Ayhan Bilgen, Millet İttifakı’nı hedef aldı! ‘Tencere dibin kara’ muhalefeti’

Yayın tarihi: 22 Mart 2023 Çarşamba 6:17 pm - Güncelleme: 22 Mart 2023 Çarşamba 6:17 pm

Millet İttifakı’nı hedef alan SES Partisi Genel Başkanı Ayhan Bilgen “İçeride ‘tencere dibin kara’ siyaseti yapmak bizce muhalefet değildir” dedi.

AKP’den milletvekili adayı olacağı yönündeki haberlerle gündemde olan SES Partisi Genel Başkanı Ayhan Bilgen, partisinin seçimlerde nasıl hareket edeceğine yönelik bilgi paylaştı, mevcut ittifaklar hakkında değerlendirmelerde bulundu.

Radyo Sputnik’e konuk olan Bilgen, Millet İttifakı’nın topluma güven vermediğini öne sürdü, Millet İttifakı’nda dış politika ve ekonomi politikalarındaki görüşlerin ortaklaşmadığını belirtti.

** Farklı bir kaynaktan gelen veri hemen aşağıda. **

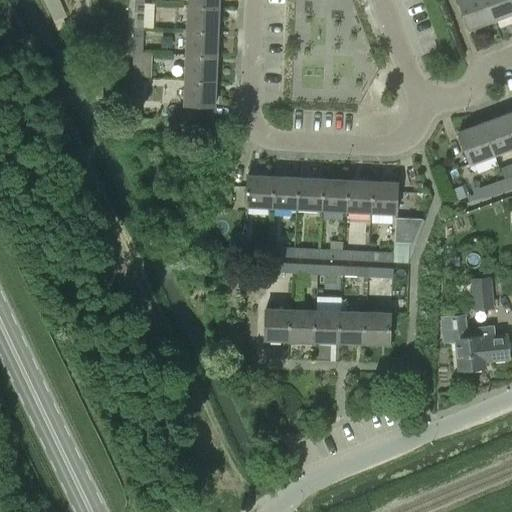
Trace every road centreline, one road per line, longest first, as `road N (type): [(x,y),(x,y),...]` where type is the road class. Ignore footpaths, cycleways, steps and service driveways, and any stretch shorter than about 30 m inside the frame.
road 1 (residential): [(421,113),(408,136),(389,147),(270,140),(251,127),(245,102),(253,0)]
road 2 (residential): [(269,511),(325,473),(511,395)]
road 3 (primary): [(91,511),(0,318)]
road 4 (residential): [(378,0),(421,113)]
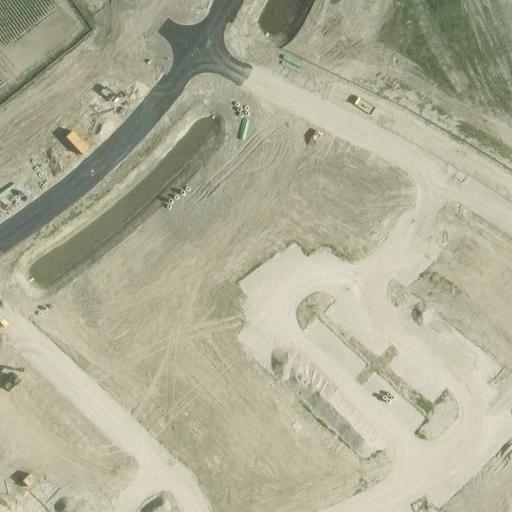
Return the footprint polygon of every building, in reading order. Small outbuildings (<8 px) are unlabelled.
[(256,173),(239,184),(263,219),(280,207),(256,173)] [(239,184),(223,195),(247,230),(263,219),(239,184)] [(223,195),(207,206),(232,241),(247,230),(223,195)] [(207,206),(192,217),(216,252),(232,241),(207,206)] [(192,217),(175,229),(199,263),(216,252),(192,217)] [(461,231),(438,260),(455,273),(478,245),(461,231)] [(287,232),(277,239),(283,247),(293,241),(287,232)] [(277,239),(268,246),(273,254),(283,247),(277,239)] [(478,245),(455,273),(471,286),(494,258),(478,245)] [(154,247),(140,262),(171,291),(184,276),(154,247)] [(256,254),(246,261),(252,269),(261,263),(256,254)] [(494,258),(471,286),(486,299),(510,271),(494,258)] [(246,261),(236,268),(242,276),(252,269),(246,261)] [(140,262),(127,276),(157,305),(171,291),(140,262)] [(511,272),(510,271),(486,299),(502,312),(511,300),(511,272)] [(230,272),(220,279),(226,287),(236,280),(230,272)] [(127,276),(114,291),(144,319),(157,305),(127,276)] [(429,286),(424,292),(434,300),(439,293),(429,286)] [(114,291),(100,305),(131,333),(144,319),(114,291)] [(439,293),(434,300),(443,307),(448,301),(439,293)] [(511,300),(502,312),(511,320),(511,300)] [(198,301),(190,309),(198,316),(206,307),(198,301)] [(100,305),(87,319),(118,347),(131,333),(100,305)] [(461,312),(456,318),(465,325),(470,319),(461,312)] [(185,315),(177,323),(184,330),(193,322),(185,315)] [(87,319),(73,334),(104,362),(118,347),(87,319)] [(470,319),(465,325),(474,333),(480,327),(470,319)] [(177,323),(169,332),(176,339),(184,330),(177,323)] [(211,324),(204,331),(213,339),(220,332),(211,324)] [(220,332),(213,339),(222,348),(228,340),(220,332)] [(493,337),(488,344),(497,351),(502,345),(493,337)] [(159,343),(151,352),(158,358),(166,350),(159,343)] [(502,345),(497,351),(506,359),(511,352),(502,345)] [(239,350),(232,357),(241,366),(248,358),(239,350)] [(151,352),(143,360),(150,367),(158,358),(151,352)] [(8,354),(0,362),(0,395),(24,370),(25,370),(8,354)] [(248,358),(241,366),(250,374),(256,366),(248,358)] [(165,361),(136,392),(151,406),(180,375),(165,361)] [(138,366),(130,374),(137,381),(145,372),(138,366)] [(24,370),(0,395),(0,399),(14,412),(40,385),(24,370)] [(262,371),(255,379),(264,387),(270,380),(262,371)] [(180,375),(151,406),(165,419),(194,388),(180,375)] [(40,385),(14,412),(27,424),(52,397),(40,385)] [(194,388),(165,419),(179,432),(208,401),(194,388)] [(52,397),(27,424),(39,435),(64,408),(52,397)] [(292,399),(285,406),(293,415),(300,407),(292,399)] [(208,401),(179,432),(193,445),(222,414),(208,401)] [(300,407),(293,415),(302,423),(309,416),(300,407)] [(64,408),(39,435),(51,447),(76,420),(64,408)] [(222,414),(193,445),(208,459),(237,428),(222,414)] [(76,420),(51,447),(63,458),(89,431),(76,420)] [(259,422),(230,452),(245,466),(274,436),(259,422)] [(320,425),(313,433),(322,441),(328,434),(320,425)] [(89,431),(63,458),(76,470),(101,442),(89,431)] [(328,434),(322,441),(330,449),(337,442),(328,434)] [(274,436),(245,466),(259,479),(288,449),(274,436)] [(101,442),(76,470),(91,484),(117,457),(101,442)] [(288,449),(259,479),(273,493),(302,462),(288,449)] [(7,453),(1,459),(10,467),(15,460),(7,453)] [(117,457),(91,484),(108,500),(133,473),(117,457)] [(15,460),(10,467),(18,475),(24,468),(15,460)] [(302,462),(273,493),(288,506),(317,476),(302,462)] [(504,463),(495,471),(501,477),(509,468),(504,463)] [(495,471),(487,479),(492,485),(501,477),(495,471)] [(31,475),(26,482),(34,490),(40,483),(31,475)] [(40,483),(34,490),(43,497),(48,491),(40,483)] [(60,502),(54,508),(58,511),(65,511),(68,510),(60,502)] [(464,502),(456,510),(457,511),(465,511),(470,507),(464,502)]
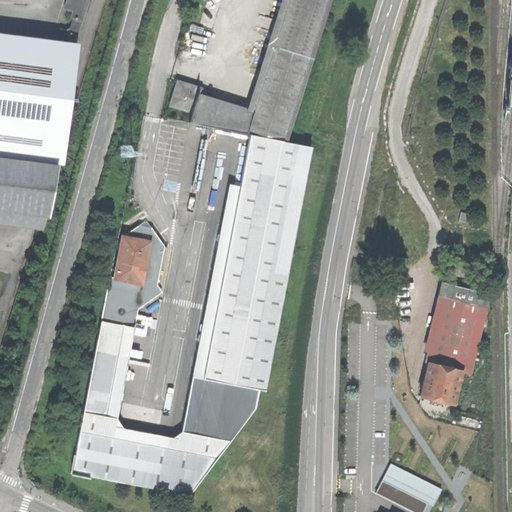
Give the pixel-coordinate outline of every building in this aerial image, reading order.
[(87,0),(68,0),(69,1),(76,3),(74,10),(77,11),(73,25),(65,23),(61,38),(76,42),(87,3),(87,0)] [(189,123),(248,135),(284,143),(328,0),(289,0),(253,115),(197,97),(199,90),(179,84),(175,97),(172,107),(192,113),(189,123)] [(0,31),(0,225),(48,232),(50,218),(57,161),(64,162),(80,42),(76,42),(0,31)] [(72,473),(189,496),(254,408),(258,390),(264,391),(312,149),(284,143),(248,135),(239,186),(229,184),(181,431),(171,438),(122,428),(117,421),(138,309),(154,298),(152,295),(153,288),(157,285),(164,247),(146,221),(123,236),(119,254),(118,255),(118,260),(118,261),(115,278),(110,277),(72,473)] [(471,364),(477,365),(494,295),(439,282),(422,351),(427,353),(422,374),(416,396),(434,400),(455,405),(463,374),(468,375),(471,364)] [(436,506),(445,487),(393,463),(378,493),(418,511),(425,511),(430,503),(436,506)]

Ayhan Bilgen kapıyı kapatmadı! “Teklif gelirse değerlendiririz”

 

‘TEMEL POLİTİKALARI TARTIŞMIYORLAR’

Bilgen şunları söyledi:

“Altılı masadaki partilerin temel politikaları tartışmaktan kaçındıklarını düşünüyorum. Ekonomi politikasında ve dış politikada netleşmedikçe diğer söylediğiniz lafların hepsi havada kalır. Şimdiye kadar yapılan yanışlarla ya yüzleşeceksiniz ya da şimdiye kadar yapılanlar doğruydu diyeceksiniz. Doğruysa; siz alternatif değilsiniz. Kusura bakmayın. Ekonomi politikaları yanlış deseniz oradaki partilerden birisi gocunuyor. Suriye politikası ile ilgili bir eleştiri yapsanız birisini yıpratmış oluyorsunuz. O zaman ne olacak? Buradan ülke yönetimi çıkaramazsınız. Daha dış politikada ve ekonomi politikasında ortak, net bir tutum ortaya koyamazsanız yarın kazansanız bile ülkeyi nasıl yöneteceksiniz? Herkes kendi yaptığını mutlak doğru olarak tarif edecek ama birlikte resim vereceksiniz. Bu toplumda da güven oluşturmaz bir kere. Yani insanlar haklı olarak derler ki; ‘Bunlar en kritik anlarda, bir kriz ile karşılaştığımızda bırakın yanlış, doğru kararı; karar alamazlar’ Yani ben burada bir yöntem yanlışı olduğu kanaatindeyim. Temel sorunların halının altına süpürülmek yerine yüzleşilmesi gerekir.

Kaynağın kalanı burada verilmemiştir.